:: Goal of the exercise ::
Summarize the passage about Falk and Svanhild in two sentences.

:: Passage ::

○ ○ ○

There is another point at issue here. In his conversation with Svanhild, Falk stresses on how important she is to him, how much she means to him, as a muse.

FALK.
 Yes, free, for freedom’s all-in-all
Is absolutely to fulfil our Call.
And you by heaven were destined, I know well,
To be my bulwark against beauty’s spell.
I, like my falcon namesake, have to swing
Against the wind, if I would reach the sky!
You are the breeze I must be breasted by,
You, only you, put vigour in my wing:
Be mine, be mine, until the world shall take you,
When leaves are falling, then our paths shall part.
Sing unto me the treasures of your heart,
And for each song another song I’ll make you;
So may you pass into the lamplit glow
Of age, as forests fade without a throe. 

In my previous post, a commentator remarked about how Baudelaire doesn’t necessarily want love as much as the feeling of being in love. Something similar is at work, I think, when analyses of A une Passante indicate that to the flaneur, the city-woman serves essentially as an inspiration, or a literary device. And something similar is happening here. The ideal serves not as something we desire, but something that exists so that we can experience the feeling of desiring it, and in that feeling, either (in the case of the flaneur) find a better representation for our own consciousness or, in the case of Falk, be inspired to write great poetry.

○ ○ ○

Dataset entries:
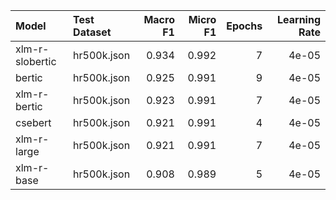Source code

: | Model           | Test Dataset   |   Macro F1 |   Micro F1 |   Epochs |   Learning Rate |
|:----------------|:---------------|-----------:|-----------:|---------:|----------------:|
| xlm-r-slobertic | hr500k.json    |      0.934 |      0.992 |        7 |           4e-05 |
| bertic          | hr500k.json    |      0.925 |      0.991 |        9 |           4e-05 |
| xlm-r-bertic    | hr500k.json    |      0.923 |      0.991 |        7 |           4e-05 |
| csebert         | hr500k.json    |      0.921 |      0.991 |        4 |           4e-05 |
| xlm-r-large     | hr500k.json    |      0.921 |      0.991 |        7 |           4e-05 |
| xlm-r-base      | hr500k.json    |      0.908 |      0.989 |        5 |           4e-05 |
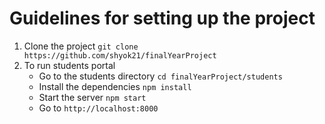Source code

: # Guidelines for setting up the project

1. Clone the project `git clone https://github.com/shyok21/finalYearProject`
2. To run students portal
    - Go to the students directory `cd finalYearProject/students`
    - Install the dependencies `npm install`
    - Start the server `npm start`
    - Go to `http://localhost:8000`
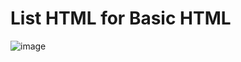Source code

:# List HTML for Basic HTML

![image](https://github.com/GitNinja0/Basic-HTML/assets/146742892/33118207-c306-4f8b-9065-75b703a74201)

○ ○ ○

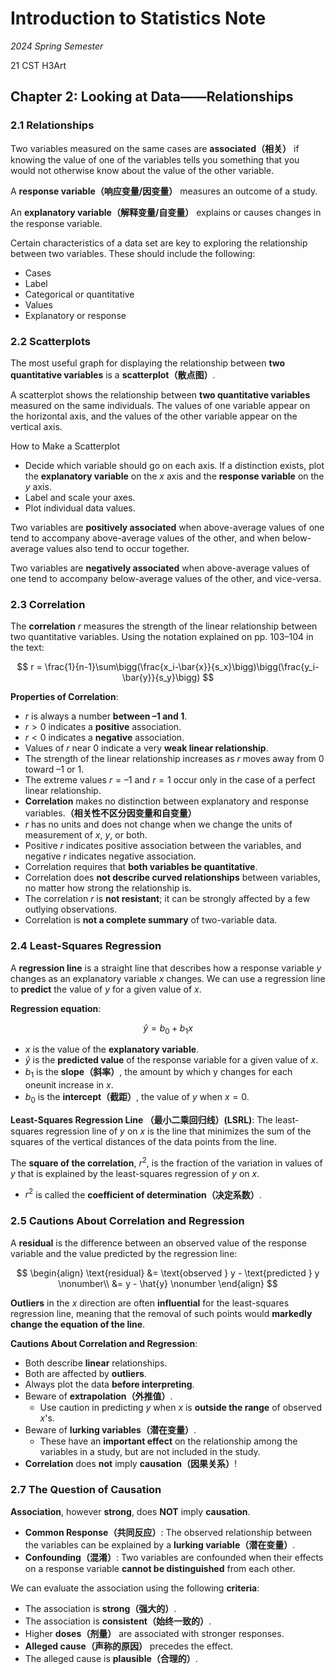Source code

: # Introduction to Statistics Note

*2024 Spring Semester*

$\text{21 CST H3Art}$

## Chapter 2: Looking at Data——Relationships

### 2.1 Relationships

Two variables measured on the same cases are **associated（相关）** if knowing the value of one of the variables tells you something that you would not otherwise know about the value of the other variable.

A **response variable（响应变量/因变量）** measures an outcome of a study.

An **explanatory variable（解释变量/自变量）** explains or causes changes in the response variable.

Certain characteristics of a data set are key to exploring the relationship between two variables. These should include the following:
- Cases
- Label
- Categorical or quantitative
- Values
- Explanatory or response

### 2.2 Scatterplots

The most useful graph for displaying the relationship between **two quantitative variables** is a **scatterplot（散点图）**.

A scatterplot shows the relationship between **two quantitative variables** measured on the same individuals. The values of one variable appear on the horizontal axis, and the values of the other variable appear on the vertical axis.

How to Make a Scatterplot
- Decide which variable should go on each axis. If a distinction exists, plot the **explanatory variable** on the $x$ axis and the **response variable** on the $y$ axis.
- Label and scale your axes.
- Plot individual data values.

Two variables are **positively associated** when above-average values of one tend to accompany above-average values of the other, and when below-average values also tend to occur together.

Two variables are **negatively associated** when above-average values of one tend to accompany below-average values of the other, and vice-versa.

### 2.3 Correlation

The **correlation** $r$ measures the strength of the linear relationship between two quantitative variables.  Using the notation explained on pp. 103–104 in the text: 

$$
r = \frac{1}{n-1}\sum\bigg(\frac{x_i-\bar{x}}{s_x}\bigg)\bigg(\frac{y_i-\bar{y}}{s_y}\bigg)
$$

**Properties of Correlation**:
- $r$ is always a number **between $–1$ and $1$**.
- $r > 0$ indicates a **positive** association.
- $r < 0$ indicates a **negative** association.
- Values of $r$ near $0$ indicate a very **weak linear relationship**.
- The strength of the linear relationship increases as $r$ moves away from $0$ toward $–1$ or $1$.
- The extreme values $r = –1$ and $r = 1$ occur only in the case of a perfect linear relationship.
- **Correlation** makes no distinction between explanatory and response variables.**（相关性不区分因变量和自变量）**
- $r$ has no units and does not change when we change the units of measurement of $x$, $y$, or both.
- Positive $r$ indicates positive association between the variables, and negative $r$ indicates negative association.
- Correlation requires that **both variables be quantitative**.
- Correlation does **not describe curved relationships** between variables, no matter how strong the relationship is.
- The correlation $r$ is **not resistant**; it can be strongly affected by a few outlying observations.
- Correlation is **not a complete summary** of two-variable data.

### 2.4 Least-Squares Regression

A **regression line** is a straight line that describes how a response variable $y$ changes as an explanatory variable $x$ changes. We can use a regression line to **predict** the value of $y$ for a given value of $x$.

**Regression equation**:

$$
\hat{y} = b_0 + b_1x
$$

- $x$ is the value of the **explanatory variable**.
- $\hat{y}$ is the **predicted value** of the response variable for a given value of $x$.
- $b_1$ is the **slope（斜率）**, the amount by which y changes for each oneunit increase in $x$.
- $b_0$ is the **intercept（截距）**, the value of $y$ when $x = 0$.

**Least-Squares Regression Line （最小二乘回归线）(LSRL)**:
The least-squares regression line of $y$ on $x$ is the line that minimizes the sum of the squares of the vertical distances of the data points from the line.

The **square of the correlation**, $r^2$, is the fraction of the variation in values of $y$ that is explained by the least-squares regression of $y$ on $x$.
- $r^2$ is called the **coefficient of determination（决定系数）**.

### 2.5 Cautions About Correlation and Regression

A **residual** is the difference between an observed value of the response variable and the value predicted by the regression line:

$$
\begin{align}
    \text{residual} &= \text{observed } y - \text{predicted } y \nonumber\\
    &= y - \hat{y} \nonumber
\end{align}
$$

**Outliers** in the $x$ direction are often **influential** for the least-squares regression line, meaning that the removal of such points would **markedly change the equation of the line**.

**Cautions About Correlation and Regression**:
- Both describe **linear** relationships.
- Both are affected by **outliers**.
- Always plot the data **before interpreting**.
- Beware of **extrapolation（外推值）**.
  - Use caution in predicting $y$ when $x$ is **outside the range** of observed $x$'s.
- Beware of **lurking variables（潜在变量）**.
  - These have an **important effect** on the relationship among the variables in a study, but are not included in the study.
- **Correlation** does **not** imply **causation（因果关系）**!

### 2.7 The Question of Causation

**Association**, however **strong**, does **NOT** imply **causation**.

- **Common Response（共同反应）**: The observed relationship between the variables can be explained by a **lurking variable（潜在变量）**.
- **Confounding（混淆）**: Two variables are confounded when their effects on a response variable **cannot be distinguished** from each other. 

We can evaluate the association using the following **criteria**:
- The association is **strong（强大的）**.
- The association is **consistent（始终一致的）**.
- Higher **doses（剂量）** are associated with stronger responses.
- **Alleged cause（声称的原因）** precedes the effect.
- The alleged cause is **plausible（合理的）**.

○ ○ ○

:: Written solution ::
Falk tells Svanhild how much she means to him as a muse, calling her the breeze he must fly against and promising to answer each of her songs with one of his own until their paths part. The writer compares this to readings of Baudelaire and the flaneur, arguing that the ideal exists not to be desired but so that one can feel the desire for it, which for Falk serves as inspiration to write great poetry.